── Estratto fornito ──

Partiamo riassumendo brevemente la situazione. I diritti televisivi delle partite di calcio sono venduti per pacchetti annuali. Dal prossimo anno, per il triennio 2021-2024, la Serie A, che per 18 anni era stata partner di Sky, passerà a DAZN che si è accaparrata i diritti di 7 partite per turno su 10 per una cifra folle, invertendo i rapporti di poter col colosso americano della pay tv. Per le squadre più grandi che partecipano a diverse competizioni, la spartizione dei diritti sulle varie piattaforme si concretizza in un maggior introito, necessario per competere con le realtà inglesi e quindi potere pagare gli stipendi di calciatori che aumento l’appeal del campionato. D’altro canto, gli abbonati tifosi delle big del campionato (almeno 20 milioni di persone considerano solo i primi 4 team) per seguire la propria squadra su più fronti saranno costretti a pagare almeno due abbonamenti. Più il canone Rai, sulla quale si disputa la Coppa Italia, in attesa di ulteriori aggiornamenti sulle dispute legali tra Sky e DAZN che potrebbero prevedere un intervento di Amazon e Mediaset.
E poi ovviamente serve una connessione internet, possibilmente decente. E ora che DAZN si appresta a diventare la prima piattaforma italiana per quanto riguarda il calcio, non può più permettersi i disservizi ed i ritardi nello streaming che ne hanno caratterizzato il debutto (motivo per il quale si è rivolta a Tim, che ha in Vivendi uno dei suoi azionisti di maggioranza, proprio come Mediaset). Se da una parte, con la chiusura degli stadi, era logico aspettarsi un rincaro degli abbonamenti televisivi, dall’altra DAZN ha promesso quello che un colosso del digitale dovrebbe promettere: una maggiore accessibilità sia a livello tecnico che di costi. La spartizione dei diritti televisivi e l’esportabilità del campionato sono temi che, negli ultimi anni, hanno mutato fortemente l’aspetto della Seria A, a partire dalla distribuzione “a spezzatino” delle partite che si svolgono dal venerdì al lunedì seguendo, com’è noto, il modello inglese. Un espediente che, oltre a togliere gran parte del pathos, incide ulteriormente sulle tasche degli abbonati che spesso non possono recarsi allo stadio per motivi lavorativi. Se da un lato la società di Blavatnik triplicherà il prezzo dell’abbonamento (in corrispettivo con la nuova gamma d’offerta più varia), dall’altro non è dato sapere se Sky ridurrà il costo del suo (plausibilmente tenterà di integrare il pacchetto con nuove discipline). Le competizioni infatti sono molte -Seria A, Champions ed Europa League, i campionati esteri, quest’anno gli Europei e il prossimo i mondiali-, una situazione che costringe tutti gli utenti ad un complicato Tetris per scegliere l’abbonamento più adatto alle proprie esigenze. Una panoramica che diventa ancor più complessa dovessimo tener conto di tutti gli altri sport (Formula 1, Moto Gp, NBA, UFC e chi più ne ha più ne metta). Il “modello Netflix” può funzionare applicato agli sport, e quindi ad eventi di natura nazional popolare ed estremamente legati alla fruizione dal vivo? Certo, quando, proprio come la televisione ha fatto con la radio, anche internet in Italia avrà raggiunto la diffusione delle parabole e dei decoder. Quella del digitale è una rivoluzione che corre di pari passo con la battaglia ai contanti, negli strati più anziani della società, dimostra tutta l’inadeguatezza della nostra nazione.

───

● Lavoro richiesto: Prosegui il testo sui diritti televisivi del calcio di Serie A, riprendendo subito dopo la sua ultima frase. I record costituiscono materiale separato e non fanno parte del testo.

── Sezione dati ──

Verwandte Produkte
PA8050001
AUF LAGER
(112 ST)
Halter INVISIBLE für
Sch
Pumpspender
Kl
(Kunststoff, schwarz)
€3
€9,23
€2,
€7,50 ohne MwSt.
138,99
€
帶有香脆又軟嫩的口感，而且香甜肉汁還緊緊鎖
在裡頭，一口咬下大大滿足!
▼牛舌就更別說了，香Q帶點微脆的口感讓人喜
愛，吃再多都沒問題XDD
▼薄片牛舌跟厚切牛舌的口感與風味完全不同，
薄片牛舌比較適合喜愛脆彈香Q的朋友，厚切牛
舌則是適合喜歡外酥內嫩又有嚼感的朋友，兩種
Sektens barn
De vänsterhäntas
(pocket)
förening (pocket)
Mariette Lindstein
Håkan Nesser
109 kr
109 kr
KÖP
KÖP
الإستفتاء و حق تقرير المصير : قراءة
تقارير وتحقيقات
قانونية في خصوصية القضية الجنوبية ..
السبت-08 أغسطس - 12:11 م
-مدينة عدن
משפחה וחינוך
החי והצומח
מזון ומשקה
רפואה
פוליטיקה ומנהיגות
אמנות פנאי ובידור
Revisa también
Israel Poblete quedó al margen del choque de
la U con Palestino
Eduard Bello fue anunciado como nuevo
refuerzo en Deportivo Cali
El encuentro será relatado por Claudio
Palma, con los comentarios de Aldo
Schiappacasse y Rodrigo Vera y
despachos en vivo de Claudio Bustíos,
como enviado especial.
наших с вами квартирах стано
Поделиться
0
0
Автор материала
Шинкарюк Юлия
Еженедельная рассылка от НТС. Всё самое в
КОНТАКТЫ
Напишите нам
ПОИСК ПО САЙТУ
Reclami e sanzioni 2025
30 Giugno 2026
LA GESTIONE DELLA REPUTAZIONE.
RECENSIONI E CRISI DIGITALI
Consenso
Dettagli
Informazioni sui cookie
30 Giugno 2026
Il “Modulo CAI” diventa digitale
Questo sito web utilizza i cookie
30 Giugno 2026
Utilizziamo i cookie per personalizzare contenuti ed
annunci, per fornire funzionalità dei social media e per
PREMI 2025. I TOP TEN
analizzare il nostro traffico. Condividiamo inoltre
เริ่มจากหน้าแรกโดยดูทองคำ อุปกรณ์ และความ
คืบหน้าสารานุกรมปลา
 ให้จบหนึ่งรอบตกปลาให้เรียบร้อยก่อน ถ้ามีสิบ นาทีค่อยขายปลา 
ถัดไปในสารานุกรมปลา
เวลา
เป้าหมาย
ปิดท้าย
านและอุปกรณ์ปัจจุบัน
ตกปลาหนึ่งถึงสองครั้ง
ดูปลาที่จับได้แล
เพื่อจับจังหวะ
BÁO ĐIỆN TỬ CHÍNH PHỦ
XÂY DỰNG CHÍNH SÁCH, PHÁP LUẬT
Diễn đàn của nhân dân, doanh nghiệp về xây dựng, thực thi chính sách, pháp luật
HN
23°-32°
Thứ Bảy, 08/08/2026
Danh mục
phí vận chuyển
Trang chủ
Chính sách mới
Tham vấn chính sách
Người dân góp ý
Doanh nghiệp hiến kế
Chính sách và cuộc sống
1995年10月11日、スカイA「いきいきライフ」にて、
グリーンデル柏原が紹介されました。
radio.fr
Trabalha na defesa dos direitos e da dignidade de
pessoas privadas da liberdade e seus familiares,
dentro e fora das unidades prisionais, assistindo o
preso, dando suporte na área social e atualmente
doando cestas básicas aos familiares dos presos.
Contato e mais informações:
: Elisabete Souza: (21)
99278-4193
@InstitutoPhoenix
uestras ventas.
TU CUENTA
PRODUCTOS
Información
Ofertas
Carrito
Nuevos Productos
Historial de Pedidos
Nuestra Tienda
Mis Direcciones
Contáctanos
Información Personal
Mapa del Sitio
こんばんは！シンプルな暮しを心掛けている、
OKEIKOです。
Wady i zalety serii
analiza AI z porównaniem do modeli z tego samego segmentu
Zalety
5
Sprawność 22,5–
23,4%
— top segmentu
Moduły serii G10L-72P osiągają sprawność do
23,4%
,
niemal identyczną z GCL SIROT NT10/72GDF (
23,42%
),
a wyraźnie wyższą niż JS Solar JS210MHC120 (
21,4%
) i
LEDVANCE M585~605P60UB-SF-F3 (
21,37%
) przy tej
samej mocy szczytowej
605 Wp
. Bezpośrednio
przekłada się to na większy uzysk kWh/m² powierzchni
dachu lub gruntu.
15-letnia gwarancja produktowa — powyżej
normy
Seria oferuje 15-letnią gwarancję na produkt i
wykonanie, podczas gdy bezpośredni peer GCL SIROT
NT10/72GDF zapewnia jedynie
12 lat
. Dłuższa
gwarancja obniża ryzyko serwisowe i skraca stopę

───

● Risposta:
Vi siete mai chiesti perché il primo lockdown è stato il più pesante? Perché si era fermato anche il calcio. Che voi siate tifosi o meno, la stasi del campionato era il primo sintomo dell’immobilità di tutto il Paese. Il calcio influisce prepotentemente in diversi strati della società, e non è un caso che Margaret Thatcher abbia iniziato la sua rivoluzione politica proprio ripulendo gli stadi, impostando, già negli anni 90, le basi per il modello della Premier League che da almeno un decennio – senza avere i soldi, gli strumenti, gli stadi e, in questo caso, la fibra ottica- proviamo a imitare. Come sarà il nuovo palinsesto? Dovremmo abituarci a vedere (ancora) più spesso Diletta Leotta? Come cambierà la fruizione del post partita? Quella di DAZN è una rivoluzione che renderà il calcio più accessibile o l’ennesimo tentativo di svilire la componente popolare e pittoresca di questo sport per trasformarlo in una moda sempre più borghese, redditizia e dedita esclusivamente all’ambito domestico? Lo scopriremo solo col tempo (ma se non avete soldi potete continuare a godervi le partite con la lavagnetta di QSVS).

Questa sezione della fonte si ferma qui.